I wish to draw attention to a letter from my right hon. Friend the then Prime Minister which was sent to the profession on the same day as I made the statement. The former Prime Minister referred to the fact that discussions had been going on and said that he understood that detailed proposals had "evolved" and were to be placed before the profession and its committees and councils for urgent consideration. The Prime Minister wrote as follows: I am writing to inform you that if the proposals are accepted by the professions as a whole and normal working is resumed, the Government would embody the proposals in the legislation. He went on: I fully appreciate that your willingness to submit these proposals does not mean that you and your colleagues have in any way withdrawn your opposition to the passing out of private practice and that you will reserve your right to try to influence Parliament's decision on the principle of phasing out I stress the word "principle". One important thing to remember is that it was always accepted that the profession should have the right to try to stop the Second Reading of the Bill. Put the profession also accepted the following which is in paragraph 3 of the Goodman proposals: Despite their continuing opposition the medical and dental professions acknowledge that the phasing out of pay beds in NHS hospitals may, through legislation, become the will of Parliament. In that event the phasing out should be subject to the safe-guards outlined below. That is a very clear deal which has been struck, and the Prime Minister acknowledged the profession's right to try to defeat the Bill, but if any Bill goes forward, the deal is that it is to be a Bill along these lines. Of course, I accept absolutely that it is for Parliament to decide the contents of any legislation, and the right hon. Member for Wanstead and Woodford was right to make that point.

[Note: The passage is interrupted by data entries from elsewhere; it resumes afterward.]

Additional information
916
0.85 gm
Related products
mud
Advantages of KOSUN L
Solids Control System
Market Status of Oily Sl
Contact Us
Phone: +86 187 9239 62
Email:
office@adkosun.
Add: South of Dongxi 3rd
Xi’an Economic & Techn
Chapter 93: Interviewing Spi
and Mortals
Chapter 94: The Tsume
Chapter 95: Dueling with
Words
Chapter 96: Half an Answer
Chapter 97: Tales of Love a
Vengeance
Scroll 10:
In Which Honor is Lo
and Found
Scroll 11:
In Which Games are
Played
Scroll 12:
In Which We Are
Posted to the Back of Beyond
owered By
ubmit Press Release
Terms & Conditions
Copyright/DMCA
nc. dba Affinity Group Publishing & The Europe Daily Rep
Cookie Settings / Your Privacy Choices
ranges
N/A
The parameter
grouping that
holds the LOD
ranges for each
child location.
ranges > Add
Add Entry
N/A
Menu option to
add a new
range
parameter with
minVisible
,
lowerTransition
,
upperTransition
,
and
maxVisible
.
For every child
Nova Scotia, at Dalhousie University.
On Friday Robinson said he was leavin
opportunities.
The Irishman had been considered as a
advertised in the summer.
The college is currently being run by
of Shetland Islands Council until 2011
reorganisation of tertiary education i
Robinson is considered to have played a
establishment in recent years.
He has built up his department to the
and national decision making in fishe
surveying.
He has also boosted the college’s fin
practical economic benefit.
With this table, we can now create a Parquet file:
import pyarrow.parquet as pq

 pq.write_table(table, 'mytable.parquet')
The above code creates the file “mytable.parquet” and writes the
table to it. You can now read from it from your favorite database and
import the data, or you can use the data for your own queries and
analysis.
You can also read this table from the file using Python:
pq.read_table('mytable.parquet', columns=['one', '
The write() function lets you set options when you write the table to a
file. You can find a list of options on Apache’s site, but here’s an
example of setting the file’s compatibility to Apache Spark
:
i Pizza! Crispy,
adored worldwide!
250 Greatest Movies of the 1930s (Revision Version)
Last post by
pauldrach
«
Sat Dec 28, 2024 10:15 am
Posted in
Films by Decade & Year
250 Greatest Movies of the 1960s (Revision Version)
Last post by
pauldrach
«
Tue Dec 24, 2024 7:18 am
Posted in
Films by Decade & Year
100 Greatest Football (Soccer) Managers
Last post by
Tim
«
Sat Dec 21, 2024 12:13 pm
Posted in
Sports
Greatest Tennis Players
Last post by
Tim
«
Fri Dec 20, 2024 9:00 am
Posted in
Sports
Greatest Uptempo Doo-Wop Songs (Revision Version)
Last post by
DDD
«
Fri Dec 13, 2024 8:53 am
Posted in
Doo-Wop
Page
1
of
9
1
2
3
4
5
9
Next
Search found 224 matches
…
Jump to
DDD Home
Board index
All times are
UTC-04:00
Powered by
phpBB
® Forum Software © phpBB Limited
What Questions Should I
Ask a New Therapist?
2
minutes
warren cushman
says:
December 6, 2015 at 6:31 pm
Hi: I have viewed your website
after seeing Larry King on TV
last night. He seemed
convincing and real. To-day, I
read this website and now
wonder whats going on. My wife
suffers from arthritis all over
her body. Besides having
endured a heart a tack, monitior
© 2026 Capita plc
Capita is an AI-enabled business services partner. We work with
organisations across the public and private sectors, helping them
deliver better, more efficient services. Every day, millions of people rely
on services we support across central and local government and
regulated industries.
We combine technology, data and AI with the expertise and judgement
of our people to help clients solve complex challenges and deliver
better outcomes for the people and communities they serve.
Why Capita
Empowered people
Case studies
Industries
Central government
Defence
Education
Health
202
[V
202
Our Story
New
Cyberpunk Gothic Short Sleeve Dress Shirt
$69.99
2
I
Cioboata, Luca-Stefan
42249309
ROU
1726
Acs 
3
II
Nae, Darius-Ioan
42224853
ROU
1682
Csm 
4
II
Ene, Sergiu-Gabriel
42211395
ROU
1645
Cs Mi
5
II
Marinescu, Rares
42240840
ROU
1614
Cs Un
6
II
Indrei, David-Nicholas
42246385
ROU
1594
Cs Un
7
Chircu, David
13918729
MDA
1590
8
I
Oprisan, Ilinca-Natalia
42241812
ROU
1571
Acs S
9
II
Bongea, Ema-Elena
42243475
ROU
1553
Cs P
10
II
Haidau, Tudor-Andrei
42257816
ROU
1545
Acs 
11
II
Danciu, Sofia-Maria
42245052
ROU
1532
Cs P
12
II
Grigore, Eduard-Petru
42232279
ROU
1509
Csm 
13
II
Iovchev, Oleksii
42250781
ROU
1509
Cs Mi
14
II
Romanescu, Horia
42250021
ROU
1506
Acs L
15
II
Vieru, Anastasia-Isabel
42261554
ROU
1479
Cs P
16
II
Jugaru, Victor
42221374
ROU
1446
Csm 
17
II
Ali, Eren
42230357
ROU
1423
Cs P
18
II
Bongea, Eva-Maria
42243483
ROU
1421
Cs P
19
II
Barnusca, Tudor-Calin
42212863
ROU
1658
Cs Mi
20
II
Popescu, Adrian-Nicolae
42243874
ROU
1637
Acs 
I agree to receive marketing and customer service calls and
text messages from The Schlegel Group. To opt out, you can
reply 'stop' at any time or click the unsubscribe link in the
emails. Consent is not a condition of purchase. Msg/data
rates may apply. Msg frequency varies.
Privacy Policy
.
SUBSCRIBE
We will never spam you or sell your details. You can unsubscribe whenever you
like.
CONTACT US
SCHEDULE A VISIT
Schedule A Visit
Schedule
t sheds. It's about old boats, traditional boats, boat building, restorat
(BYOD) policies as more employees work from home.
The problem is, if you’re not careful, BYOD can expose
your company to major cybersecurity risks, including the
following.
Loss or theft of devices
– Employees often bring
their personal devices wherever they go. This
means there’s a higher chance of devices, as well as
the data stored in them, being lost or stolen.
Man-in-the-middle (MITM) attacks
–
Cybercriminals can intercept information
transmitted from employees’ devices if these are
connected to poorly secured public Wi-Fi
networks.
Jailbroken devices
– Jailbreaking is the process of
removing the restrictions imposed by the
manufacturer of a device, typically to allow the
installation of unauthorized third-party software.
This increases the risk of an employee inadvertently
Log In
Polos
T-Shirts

However, as far as the Government are concerned, what the Government are committed to and what they are obliged to ask their supporters to vote for is this compromise package and nothing else. If it is weakened, and if attempts are now made to say" We have to look now at the schedule because 1,000 beds is too many and we must cut them to 750"—I have even read that—I would point out that the commitment to phase out 1,000 beds within the schedule within six months is in the proposals the acceptance of which by the profession led to the Government embodying them in the legislation. If we are told that the profession is now going back on that then, by heavens, there are some things that some of the rest of us would want to go back on. I say to my comrades and to the House that what the Government of which I was a member tried to do was to bring peace to the NHS by striking a balance between their commitment to separate private practice from NHS hospitals and the fears of the medical profession that this would be a step towards the total abolition of private medicine, which was never our policy.